Nvidia Inc. (NVDA - Get Report) shares plunged after the chipmaker cautioned that quarterly revenues would fall far short of analysts forecasts following weaker-than-expected demand for its gaming and datacenter products and slowing growth in China.
Nvidia said sales for the three months ended on Jan. 27, its fiscal fourth quarter, would come in at $2.2 billion compared to earlier guidance of $2.7 billion.
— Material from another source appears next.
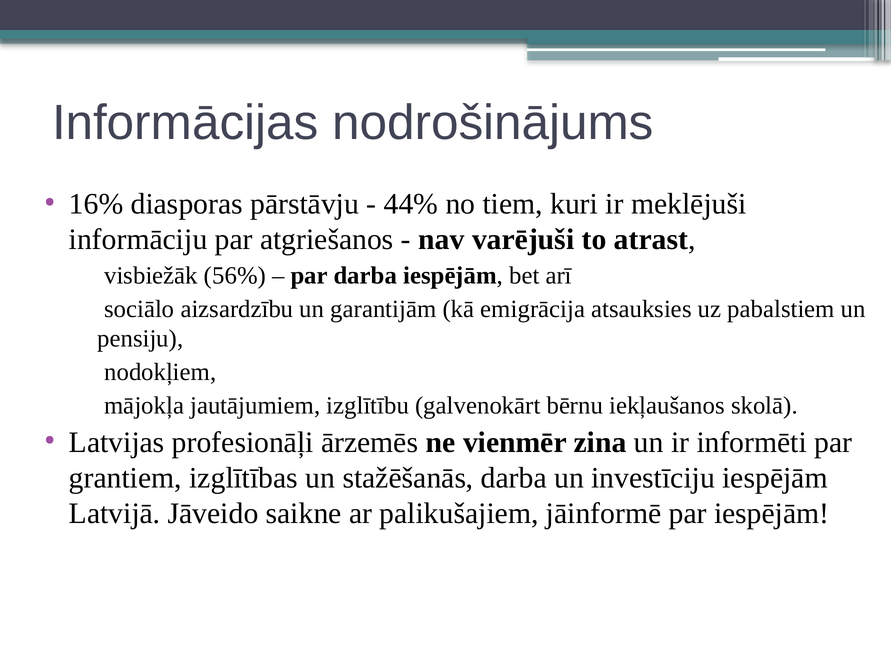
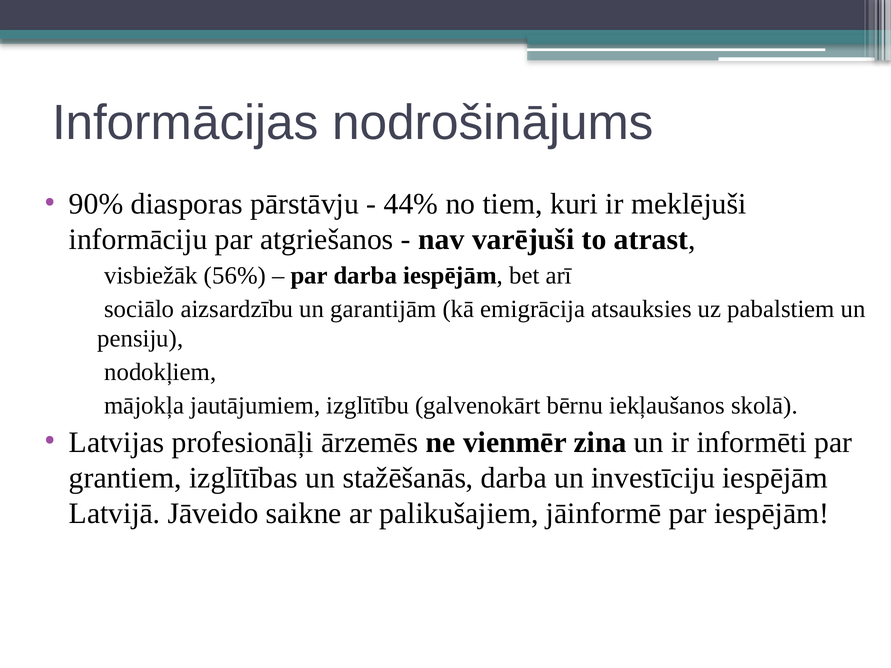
16%: 16% -> 90%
The company also said GAAP and non-GAAP margins would be hit by charges of around $120 million, adding that after a number of deals for its latest Turing graphics chips failed to close over the final months of the year as customers potentially waited for lower prices and demonstrations of the technology in actual games.
"Q4 was an extraordinary, unusually turbulent, and disappointing quarter," said CEO Jensen Huang. "Looking forward, we are confident in our strategies and growth drivers."The foundation of our business is strong and more evident than ever - the accelerated computing model NVIDIA pioneered is the best path forward to serve the world's insatiable computing needs."
"The markets we are creating - gaming, design, HPC, AI and autonomous vehicles -are important, growing and will be very large," Huang added. "We have excellent strategic positions in all of them."
Nvidia shares lost 13.9% to close at $138.01, while U.S. listed chipmakers followed suit, with Advanced Micro Devices (AMD - Get Report) slumping 8% and Applied Materials (AMAT - Get Report) down 1.3%.
The specific citation of China as the catalyst for the revenue warning follows similar caution from Caterpillar (CAT - Get Report) earlier in the session after the industrial equipment maker posted its biggest quarterly earnings miss in a decade and said 2019 profits would like fall short of analysts's forecasts.
"Our outlook assumes a modest sales increase based on the fundamentals of our diverse end markets as well as the macroeconomic and geopolitical environment. We will continue to focus on operational excellence, including cost discipline, while investing in expanded offerings and services to drive long-term profitable growth," CEO Jim Jim Umpleby said.
Caterpillar shares fell 9.1% to $124.37, trimming the stock's three-month gain to about 10% and valuing the Peoria, Ill.-based Dow component at about $73 billion.